> **Description of the task**
For the word "state", report how many lines of the records below contain it, and nothing more.

[Collected data entries]
◇ ◇ ◇ ◇ ◇
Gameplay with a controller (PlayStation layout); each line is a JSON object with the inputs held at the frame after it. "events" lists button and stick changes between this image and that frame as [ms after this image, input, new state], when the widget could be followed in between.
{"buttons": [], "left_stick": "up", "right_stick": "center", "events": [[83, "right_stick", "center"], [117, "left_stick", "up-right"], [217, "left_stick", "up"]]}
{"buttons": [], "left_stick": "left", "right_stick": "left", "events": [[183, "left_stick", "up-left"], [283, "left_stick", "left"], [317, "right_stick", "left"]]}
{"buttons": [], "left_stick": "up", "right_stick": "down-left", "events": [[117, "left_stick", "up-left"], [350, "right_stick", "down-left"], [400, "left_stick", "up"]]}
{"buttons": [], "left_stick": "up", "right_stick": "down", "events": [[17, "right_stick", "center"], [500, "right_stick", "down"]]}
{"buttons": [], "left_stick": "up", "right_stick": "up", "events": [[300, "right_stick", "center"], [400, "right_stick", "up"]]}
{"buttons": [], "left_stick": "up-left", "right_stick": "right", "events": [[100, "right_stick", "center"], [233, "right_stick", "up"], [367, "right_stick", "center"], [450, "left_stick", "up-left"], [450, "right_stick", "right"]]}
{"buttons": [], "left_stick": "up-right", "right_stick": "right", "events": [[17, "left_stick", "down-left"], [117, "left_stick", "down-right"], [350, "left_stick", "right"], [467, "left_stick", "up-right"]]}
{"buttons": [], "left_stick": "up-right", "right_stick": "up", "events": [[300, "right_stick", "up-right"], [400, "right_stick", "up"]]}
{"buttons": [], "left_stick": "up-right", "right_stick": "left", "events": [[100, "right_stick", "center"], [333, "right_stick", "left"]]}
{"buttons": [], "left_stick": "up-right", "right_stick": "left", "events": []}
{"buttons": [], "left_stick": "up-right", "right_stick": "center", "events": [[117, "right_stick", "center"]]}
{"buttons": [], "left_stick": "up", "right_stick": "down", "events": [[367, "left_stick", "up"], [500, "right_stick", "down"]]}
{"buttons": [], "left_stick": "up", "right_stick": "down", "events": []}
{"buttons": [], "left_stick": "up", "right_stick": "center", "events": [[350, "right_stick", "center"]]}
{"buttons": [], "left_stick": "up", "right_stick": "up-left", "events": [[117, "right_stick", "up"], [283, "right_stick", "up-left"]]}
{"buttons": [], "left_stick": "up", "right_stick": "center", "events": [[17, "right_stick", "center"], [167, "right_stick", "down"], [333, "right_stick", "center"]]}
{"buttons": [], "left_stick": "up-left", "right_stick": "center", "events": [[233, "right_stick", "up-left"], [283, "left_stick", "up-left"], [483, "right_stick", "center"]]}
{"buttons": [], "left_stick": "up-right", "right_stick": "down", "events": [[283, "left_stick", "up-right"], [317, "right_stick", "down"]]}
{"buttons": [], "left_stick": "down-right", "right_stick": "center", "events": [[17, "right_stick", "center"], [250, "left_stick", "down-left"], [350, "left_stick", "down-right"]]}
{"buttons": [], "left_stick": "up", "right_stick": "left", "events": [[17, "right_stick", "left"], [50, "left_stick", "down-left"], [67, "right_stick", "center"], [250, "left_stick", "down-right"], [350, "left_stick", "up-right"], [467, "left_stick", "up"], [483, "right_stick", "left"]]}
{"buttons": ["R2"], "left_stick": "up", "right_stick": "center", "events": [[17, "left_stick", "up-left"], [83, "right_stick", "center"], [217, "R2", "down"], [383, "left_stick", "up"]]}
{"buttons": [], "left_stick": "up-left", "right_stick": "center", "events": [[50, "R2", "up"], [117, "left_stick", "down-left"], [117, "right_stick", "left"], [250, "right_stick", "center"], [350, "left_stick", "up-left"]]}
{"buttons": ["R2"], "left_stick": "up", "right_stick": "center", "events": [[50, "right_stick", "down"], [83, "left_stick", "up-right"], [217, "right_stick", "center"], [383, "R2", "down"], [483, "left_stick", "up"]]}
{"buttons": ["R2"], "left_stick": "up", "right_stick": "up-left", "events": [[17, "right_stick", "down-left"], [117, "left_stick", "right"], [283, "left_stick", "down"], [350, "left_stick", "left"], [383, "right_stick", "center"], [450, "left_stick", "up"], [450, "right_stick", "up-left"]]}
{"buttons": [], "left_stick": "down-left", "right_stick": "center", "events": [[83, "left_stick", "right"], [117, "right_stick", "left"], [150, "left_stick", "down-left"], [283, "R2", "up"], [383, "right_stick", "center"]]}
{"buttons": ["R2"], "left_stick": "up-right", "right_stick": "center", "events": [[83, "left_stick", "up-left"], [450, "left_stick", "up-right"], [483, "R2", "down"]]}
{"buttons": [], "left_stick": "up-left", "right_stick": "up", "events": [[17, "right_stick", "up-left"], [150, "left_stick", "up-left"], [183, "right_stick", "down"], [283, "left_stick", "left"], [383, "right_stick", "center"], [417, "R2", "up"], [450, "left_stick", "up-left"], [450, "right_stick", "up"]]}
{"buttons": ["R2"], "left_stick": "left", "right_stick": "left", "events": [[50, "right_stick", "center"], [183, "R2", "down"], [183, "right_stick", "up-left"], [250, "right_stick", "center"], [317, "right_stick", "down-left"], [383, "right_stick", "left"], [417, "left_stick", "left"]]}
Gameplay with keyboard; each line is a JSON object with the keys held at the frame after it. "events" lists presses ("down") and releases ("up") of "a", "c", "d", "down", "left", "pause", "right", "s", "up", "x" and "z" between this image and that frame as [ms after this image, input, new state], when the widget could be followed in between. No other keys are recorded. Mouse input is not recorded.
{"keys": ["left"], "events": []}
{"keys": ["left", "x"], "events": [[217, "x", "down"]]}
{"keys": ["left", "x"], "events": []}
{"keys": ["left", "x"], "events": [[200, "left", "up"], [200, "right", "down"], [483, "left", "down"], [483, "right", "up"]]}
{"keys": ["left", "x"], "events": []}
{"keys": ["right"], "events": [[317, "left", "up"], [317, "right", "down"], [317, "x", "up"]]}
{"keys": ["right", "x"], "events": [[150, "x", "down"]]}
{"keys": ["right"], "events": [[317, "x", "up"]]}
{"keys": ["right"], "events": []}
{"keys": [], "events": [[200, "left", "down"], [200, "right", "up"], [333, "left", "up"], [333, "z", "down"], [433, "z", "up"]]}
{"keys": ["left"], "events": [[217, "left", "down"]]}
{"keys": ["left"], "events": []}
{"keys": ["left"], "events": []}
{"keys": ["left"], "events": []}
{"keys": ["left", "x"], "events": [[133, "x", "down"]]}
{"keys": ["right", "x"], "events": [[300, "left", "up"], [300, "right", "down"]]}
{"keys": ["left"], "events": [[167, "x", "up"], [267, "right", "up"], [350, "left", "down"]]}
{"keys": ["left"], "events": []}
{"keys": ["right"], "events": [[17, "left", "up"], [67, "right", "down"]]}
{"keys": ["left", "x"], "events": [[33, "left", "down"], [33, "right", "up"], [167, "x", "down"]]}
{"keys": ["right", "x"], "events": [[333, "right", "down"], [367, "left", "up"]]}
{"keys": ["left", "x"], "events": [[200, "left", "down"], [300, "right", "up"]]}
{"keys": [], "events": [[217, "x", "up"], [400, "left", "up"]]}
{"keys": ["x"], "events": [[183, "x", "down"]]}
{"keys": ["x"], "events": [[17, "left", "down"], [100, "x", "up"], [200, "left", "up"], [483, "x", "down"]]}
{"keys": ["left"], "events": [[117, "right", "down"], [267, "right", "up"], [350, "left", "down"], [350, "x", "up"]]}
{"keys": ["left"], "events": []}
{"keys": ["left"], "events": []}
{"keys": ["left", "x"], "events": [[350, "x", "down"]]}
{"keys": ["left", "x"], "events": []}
◇ ◇ ◇ ◇ ◇
> **Solution to the exercise**
2